### PASSAGE PROVIDED
━━━━━━━━━━
Heavy Metal comes from two places: the blues, and a strange kind of bombastic neo-classical. Two famous Metal bands illustrate this well: Motorhead and Van Halen. Motorhead’s seminal (the Metal world adores the word seminal) No Sleep ’til Hammersmith, an album recorded at the genre’s High Temple, Hammersmith Odeon, is a Metal classic. Essentially it’s just a fast and mucky blues album howled out by a handlebar-moustached and wart-ridden speed-freak. In the other camp you’ve got Eddie Van Halen, guitarist in his eponymous group, who created a new style of Wagnerian arpeggio by playing his guitar’s neck two-handed, almost like a piano, using classical scales and phrasing, which went on to influence swathes of bouffant pomposity and Paganini plagiarism. There was no soul in that half – most Metal came straight out of the blues and those hoary old three chords, just played at ear-splitting levels – and in very tight trousers.
━━━━━━━━━━
### Images of human poses with coordinates
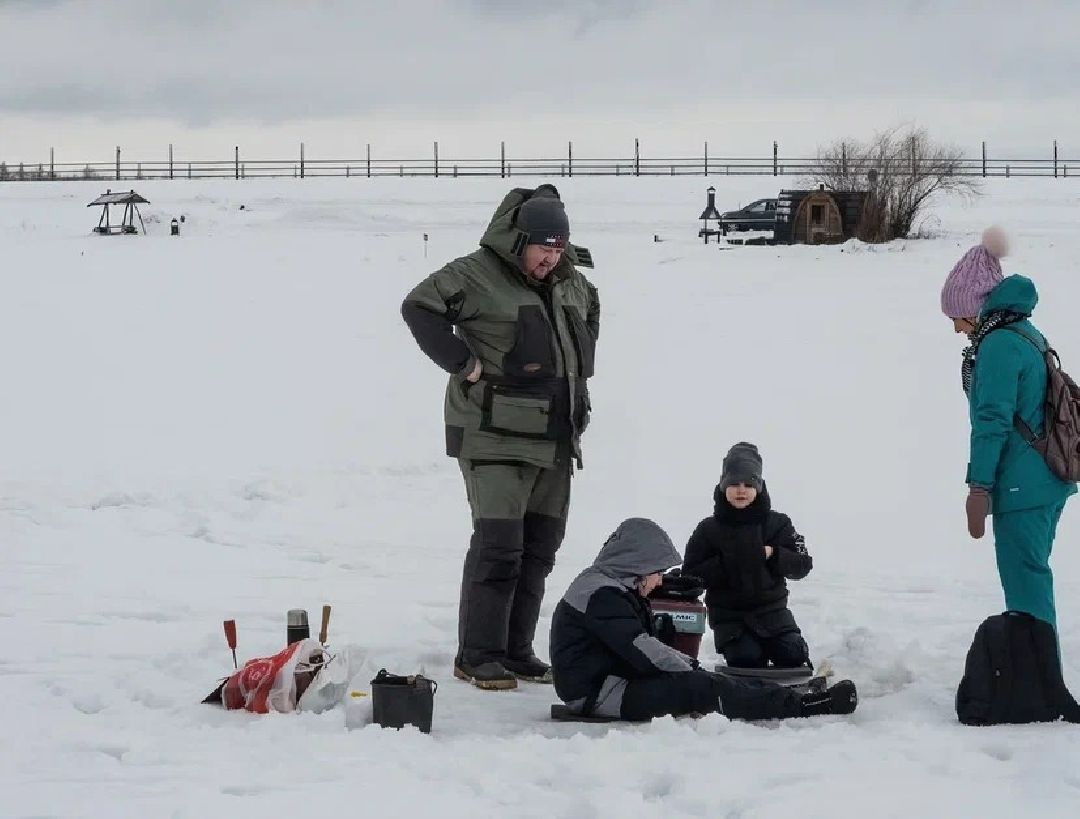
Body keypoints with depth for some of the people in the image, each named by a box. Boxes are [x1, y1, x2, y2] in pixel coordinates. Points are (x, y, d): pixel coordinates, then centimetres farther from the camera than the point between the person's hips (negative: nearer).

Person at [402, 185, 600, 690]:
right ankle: (478, 657, -6)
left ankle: (516, 650, 18)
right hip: (495, 436, -8)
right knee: (498, 545, -12)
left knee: (540, 546, 10)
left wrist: (577, 368, 22)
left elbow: (590, 314, 35)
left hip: (555, 439, 8)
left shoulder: (570, 283, 13)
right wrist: (463, 362, -18)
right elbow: (420, 307, -17)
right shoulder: (478, 275, -11)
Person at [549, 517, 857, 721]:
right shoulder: (601, 595, -17)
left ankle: (795, 699, -9)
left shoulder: (617, 590, 19)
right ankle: (801, 707, -17)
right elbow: (641, 650, -21)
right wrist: (689, 670, -9)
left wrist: (687, 663, 5)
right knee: (702, 688, -18)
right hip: (598, 695, -11)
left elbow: (648, 645, 20)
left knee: (710, 679, -2)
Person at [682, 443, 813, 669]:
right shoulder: (709, 529, 1)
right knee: (747, 659, -26)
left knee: (794, 657, -20)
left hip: (772, 610, 1)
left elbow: (803, 565, -1)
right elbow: (691, 574, -4)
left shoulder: (777, 523, 2)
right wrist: (725, 562, -18)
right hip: (729, 614, -1)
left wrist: (772, 554, -18)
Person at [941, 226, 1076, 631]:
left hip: (1021, 488, -10)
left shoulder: (998, 345, -15)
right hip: (1047, 483, 10)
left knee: (1025, 586, -7)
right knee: (1032, 578, 17)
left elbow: (992, 420, -19)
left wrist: (979, 486, -17)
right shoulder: (1027, 335, 15)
━━━━━━━━━━
### WHAT YOU WILL DO
**A.** Name the two bands, the album, and the concert hall mentioned in the text on heavy metal.
**B.** Pick up the text on heavy metal from its last sentence and keep writing.
The records stand apart from the text on heavy metal.

### TASK RESPONSES
**A.** Motorhead, Van Halen, No Sleep ’til Hammersmith, Hammersmith Odeon

**B.**
Why is the concept of high volume so important to the genre? It’s because otherwise it would be extremely boring. If you think about it, there are no subtle structural dynamics to listen out for – no artistry in construction to be intellectually appreciated and politely applauded – you’re not going to miss anything. The only question to ask during a Metal song is: when is the guitar solo? That’s all you really have to think about, so you’re free to jump up and down and make devil shapes with your hands, headbang if you feel like it, and brazenly punch the air to the battering flood of watts coming at you from all those Marshall amplifiers.

It’s primal, all the way through – stick-of-rock primal. Sound, volume, pummelling. It even hurts the next day. Brilliant!

The loudest musical performance ever recorded (so far), hitting a marauding 129.5 decibels (louder than a jet plane take-off), was achieved by an American band called Manowar during a concert in Germany. Manowar were one of those bands that gave Metal a bad name. They epitomised the clichés we were all so ashamed of. Manowar wore animal hides and fur, had huge biceps and Viking-style handlebar moustaches. They cut themselves with a ceremonial dagger and then signed their record contract in their own blood. They had names like Scott Columbus, Ross the Boss, Death Dealer and Rhino. They believed in True Metal (their own music), and dedicated their entire career to the vanquishment of their nemesis, False Metal (music other than their own).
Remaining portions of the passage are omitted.